What she wouldn’t give right then for an ugly and beaten old Nissan, something with as much appeal to looters as a VCR.  She rolled the car out of the parking space and into the street.  She moved slowly, scanning for trouble, and in a couple of turns she was onto the main street.  To her left and to her right were men, women, boys and girls, all joined together in an awesome display of hand-to-shop-front fighting.  The shop-fronts never stood a chance, not against all those boots and bricks and sledgehammers.  Right in front of her as she watched, a man who looked as though he were dressed for a round of golf, stepped out of the wreckage of a jewellery store window with two large shopping bags.  Judging by the strain in his arms and on his face, the bags were heavy.  He saw Jenny watching him and put down one of the bags so he could smile and wave.

‘Hi Jenny,’ he called out.

She lowered the window.  ‘Armen?  What the fuck are you doing?’

He picked up the bag and walked over, a stupid smile shining out from his deep tan.  Armen was Dave’s conveyancing solicitor on the Sunshine Coast.  He helped with the purchase of the dull apartment she’d just left behind, and also the recent sale of the riverfront house, the one she loved.

Fucking Dave.

‘Just saving what I can before the looters take it.  We all are.’

‘Armen,
you’re
looting.’

‘Salvaging, Jenny.’


Salvaging
and
Rolex
aren’t two words I’d normally pair up.’

Armen opened the bags and looked inside.  ‘I’ve got a few Rolex, yeah.  Some Breitlings, half a dozen Patek Philippes, Franck Mullers, Longines … oh, and a Glashutte I’ve had my eye on for a while, bloody gorgeous it is.’

‘Armen, you broke into the store with a fucking, what?  A brick?’

He shook his head.  ‘Pot plant.  Big bastard of a palm in this huge square terracotta job.  Nearly did my back in.’

‘So you threw a large potted plant into the window of a jewellery store, stepped in, and helped yourself to a couple of bags of watches.’

‘Well, when you put it like that,’ he grinned at her, and as the sunlight itself seemed to be swallowed by the blackness of his eyes, she had to remind herself that despite the smiles and the cases of Champagne at Christmas, and the presence of his name on Dave’s iPhone contact list, Armen Heck was still a lawyer.  He was therefore fashioned in the lower circles of Hell and educated by the shades of Hitler and Mussolini.
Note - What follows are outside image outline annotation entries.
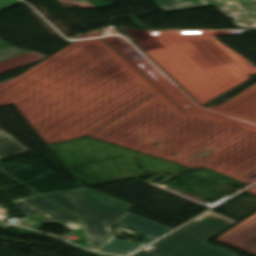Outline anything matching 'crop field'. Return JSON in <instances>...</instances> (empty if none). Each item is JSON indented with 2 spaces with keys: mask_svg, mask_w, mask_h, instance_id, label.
I'll list each match as a JSON object with an SVG mask.
<instances>
[{
  "mask_svg": "<svg viewBox=\"0 0 256 256\" xmlns=\"http://www.w3.org/2000/svg\"><path fill=\"white\" fill-rule=\"evenodd\" d=\"M21 3L20 0H0V10Z\"/></svg>",
  "mask_w": 256,
  "mask_h": 256,
  "instance_id": "crop-field-10",
  "label": "crop field"
},
{
  "mask_svg": "<svg viewBox=\"0 0 256 256\" xmlns=\"http://www.w3.org/2000/svg\"><path fill=\"white\" fill-rule=\"evenodd\" d=\"M28 151L10 135L0 137V158Z\"/></svg>",
  "mask_w": 256,
  "mask_h": 256,
  "instance_id": "crop-field-8",
  "label": "crop field"
},
{
  "mask_svg": "<svg viewBox=\"0 0 256 256\" xmlns=\"http://www.w3.org/2000/svg\"><path fill=\"white\" fill-rule=\"evenodd\" d=\"M238 28H256V0H209Z\"/></svg>",
  "mask_w": 256,
  "mask_h": 256,
  "instance_id": "crop-field-5",
  "label": "crop field"
},
{
  "mask_svg": "<svg viewBox=\"0 0 256 256\" xmlns=\"http://www.w3.org/2000/svg\"><path fill=\"white\" fill-rule=\"evenodd\" d=\"M164 12L209 5L208 0H153Z\"/></svg>",
  "mask_w": 256,
  "mask_h": 256,
  "instance_id": "crop-field-6",
  "label": "crop field"
},
{
  "mask_svg": "<svg viewBox=\"0 0 256 256\" xmlns=\"http://www.w3.org/2000/svg\"><path fill=\"white\" fill-rule=\"evenodd\" d=\"M115 223L147 235L142 245L113 237L96 251L128 256L172 230L128 212Z\"/></svg>",
  "mask_w": 256,
  "mask_h": 256,
  "instance_id": "crop-field-3",
  "label": "crop field"
},
{
  "mask_svg": "<svg viewBox=\"0 0 256 256\" xmlns=\"http://www.w3.org/2000/svg\"><path fill=\"white\" fill-rule=\"evenodd\" d=\"M5 46H8L5 42H3L2 40H0V48H3Z\"/></svg>",
  "mask_w": 256,
  "mask_h": 256,
  "instance_id": "crop-field-11",
  "label": "crop field"
},
{
  "mask_svg": "<svg viewBox=\"0 0 256 256\" xmlns=\"http://www.w3.org/2000/svg\"><path fill=\"white\" fill-rule=\"evenodd\" d=\"M44 196L79 216L89 242L87 248L92 250L112 236L111 225L133 207L87 188L44 194Z\"/></svg>",
  "mask_w": 256,
  "mask_h": 256,
  "instance_id": "crop-field-1",
  "label": "crop field"
},
{
  "mask_svg": "<svg viewBox=\"0 0 256 256\" xmlns=\"http://www.w3.org/2000/svg\"><path fill=\"white\" fill-rule=\"evenodd\" d=\"M24 52H27V51L17 49L11 46L5 47L3 49H0V61L22 54ZM7 134L8 133H6L4 130L0 128V136L7 135Z\"/></svg>",
  "mask_w": 256,
  "mask_h": 256,
  "instance_id": "crop-field-9",
  "label": "crop field"
},
{
  "mask_svg": "<svg viewBox=\"0 0 256 256\" xmlns=\"http://www.w3.org/2000/svg\"><path fill=\"white\" fill-rule=\"evenodd\" d=\"M42 58H45V56L27 52L22 55L13 57L11 59L2 61L0 62V74L15 69L17 67L26 65L28 63L40 60Z\"/></svg>",
  "mask_w": 256,
  "mask_h": 256,
  "instance_id": "crop-field-7",
  "label": "crop field"
},
{
  "mask_svg": "<svg viewBox=\"0 0 256 256\" xmlns=\"http://www.w3.org/2000/svg\"><path fill=\"white\" fill-rule=\"evenodd\" d=\"M25 217L41 214L50 224L73 231L79 228L77 217L41 196L12 201Z\"/></svg>",
  "mask_w": 256,
  "mask_h": 256,
  "instance_id": "crop-field-4",
  "label": "crop field"
},
{
  "mask_svg": "<svg viewBox=\"0 0 256 256\" xmlns=\"http://www.w3.org/2000/svg\"><path fill=\"white\" fill-rule=\"evenodd\" d=\"M235 223L236 220L210 211L152 244L154 248L133 256H235V253L206 243Z\"/></svg>",
  "mask_w": 256,
  "mask_h": 256,
  "instance_id": "crop-field-2",
  "label": "crop field"
}]
</instances>
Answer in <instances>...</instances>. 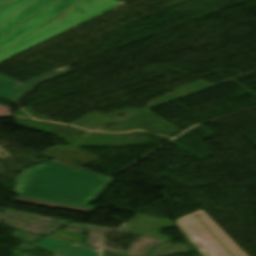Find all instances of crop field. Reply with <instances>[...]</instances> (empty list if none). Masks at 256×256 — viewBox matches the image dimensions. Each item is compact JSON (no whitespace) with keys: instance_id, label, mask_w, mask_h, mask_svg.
<instances>
[{"instance_id":"obj_1","label":"crop field","mask_w":256,"mask_h":256,"mask_svg":"<svg viewBox=\"0 0 256 256\" xmlns=\"http://www.w3.org/2000/svg\"><path fill=\"white\" fill-rule=\"evenodd\" d=\"M125 3L0 0V62Z\"/></svg>"},{"instance_id":"obj_2","label":"crop field","mask_w":256,"mask_h":256,"mask_svg":"<svg viewBox=\"0 0 256 256\" xmlns=\"http://www.w3.org/2000/svg\"><path fill=\"white\" fill-rule=\"evenodd\" d=\"M111 180L84 167L73 169L52 160L18 175L13 193L89 205Z\"/></svg>"},{"instance_id":"obj_3","label":"crop field","mask_w":256,"mask_h":256,"mask_svg":"<svg viewBox=\"0 0 256 256\" xmlns=\"http://www.w3.org/2000/svg\"><path fill=\"white\" fill-rule=\"evenodd\" d=\"M175 221L202 256H246L203 210Z\"/></svg>"},{"instance_id":"obj_4","label":"crop field","mask_w":256,"mask_h":256,"mask_svg":"<svg viewBox=\"0 0 256 256\" xmlns=\"http://www.w3.org/2000/svg\"><path fill=\"white\" fill-rule=\"evenodd\" d=\"M71 71L74 70L66 66L53 72L28 80L24 83L0 75V98L16 102L35 85L69 73Z\"/></svg>"},{"instance_id":"obj_5","label":"crop field","mask_w":256,"mask_h":256,"mask_svg":"<svg viewBox=\"0 0 256 256\" xmlns=\"http://www.w3.org/2000/svg\"><path fill=\"white\" fill-rule=\"evenodd\" d=\"M34 245L55 253V256H95L97 249L80 246L52 238H44Z\"/></svg>"},{"instance_id":"obj_6","label":"crop field","mask_w":256,"mask_h":256,"mask_svg":"<svg viewBox=\"0 0 256 256\" xmlns=\"http://www.w3.org/2000/svg\"><path fill=\"white\" fill-rule=\"evenodd\" d=\"M13 201L59 207V208L72 209V210H79V211H85V212H90L92 210L100 208V207L85 206V205H79V204H73V203H67V202H61V201H55V200H49V199H43V198H37V197H31V196H25V195H21Z\"/></svg>"},{"instance_id":"obj_7","label":"crop field","mask_w":256,"mask_h":256,"mask_svg":"<svg viewBox=\"0 0 256 256\" xmlns=\"http://www.w3.org/2000/svg\"><path fill=\"white\" fill-rule=\"evenodd\" d=\"M53 149L60 151L68 156H71L73 160L83 166L99 159L79 148L73 146H54Z\"/></svg>"},{"instance_id":"obj_8","label":"crop field","mask_w":256,"mask_h":256,"mask_svg":"<svg viewBox=\"0 0 256 256\" xmlns=\"http://www.w3.org/2000/svg\"><path fill=\"white\" fill-rule=\"evenodd\" d=\"M42 152V151H41ZM41 154L45 155V156H48L52 159H55L59 162H62L68 166H71L73 168H79L80 166H78L77 164L73 163L71 158L57 152V151H54V150H47V151H44L42 152Z\"/></svg>"},{"instance_id":"obj_9","label":"crop field","mask_w":256,"mask_h":256,"mask_svg":"<svg viewBox=\"0 0 256 256\" xmlns=\"http://www.w3.org/2000/svg\"><path fill=\"white\" fill-rule=\"evenodd\" d=\"M49 237H53V238H57V239H61V240L81 244V245L83 244V242L86 238L84 236L70 234V233L61 232V231H58V232L50 235Z\"/></svg>"},{"instance_id":"obj_10","label":"crop field","mask_w":256,"mask_h":256,"mask_svg":"<svg viewBox=\"0 0 256 256\" xmlns=\"http://www.w3.org/2000/svg\"><path fill=\"white\" fill-rule=\"evenodd\" d=\"M12 115L10 108L0 105V117Z\"/></svg>"},{"instance_id":"obj_11","label":"crop field","mask_w":256,"mask_h":256,"mask_svg":"<svg viewBox=\"0 0 256 256\" xmlns=\"http://www.w3.org/2000/svg\"><path fill=\"white\" fill-rule=\"evenodd\" d=\"M99 252H100V250H99V251H97V252H95V253H97V254H98L97 256H99Z\"/></svg>"}]
</instances>
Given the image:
Not only was such innate evil to be avoided in situations of chaos and corruption, it was also worth remembering that if a man with such an easy grasp of the law and its consequences was cheerily ransacking a jewellery store and calling it fair play, it really was time to get the hell out of town.

She raised the window on Armen’s insidiously beaming face, and that stupid smile never wavered, not for an instant.  As she drove along Hastings she glanced up at the rear-view mirror to see Armen still waving to her.  She wanted to give him the finger, but her hands were gripping the wheel so tightly it would have taken electrical current to open them up.

She had to roll the car down the street a hair’s breadth faster than walking pace, not because of vehicle traffic but because of human traffic.  Pedestrian looters.  Sunday morning smash-and-grabbers.  Kids carrying designer clothes by the armful.  Young couples wheeling Kitchenaid appliances and Wedgewood dinner sets in Swedish-designed prams.  At one stage she was brought to a complete halt by an elderly couple in matching white tracksuits, crossing the street carrying a piece of framed Aboriginal artwork almost as big as her car.

She drove on.

She was half expecting to be car-jacked, but it never seemed close to happening.  If people took notice of her as she passed them by, it was only to tip a hat or to wave or to offer her a share of their haul.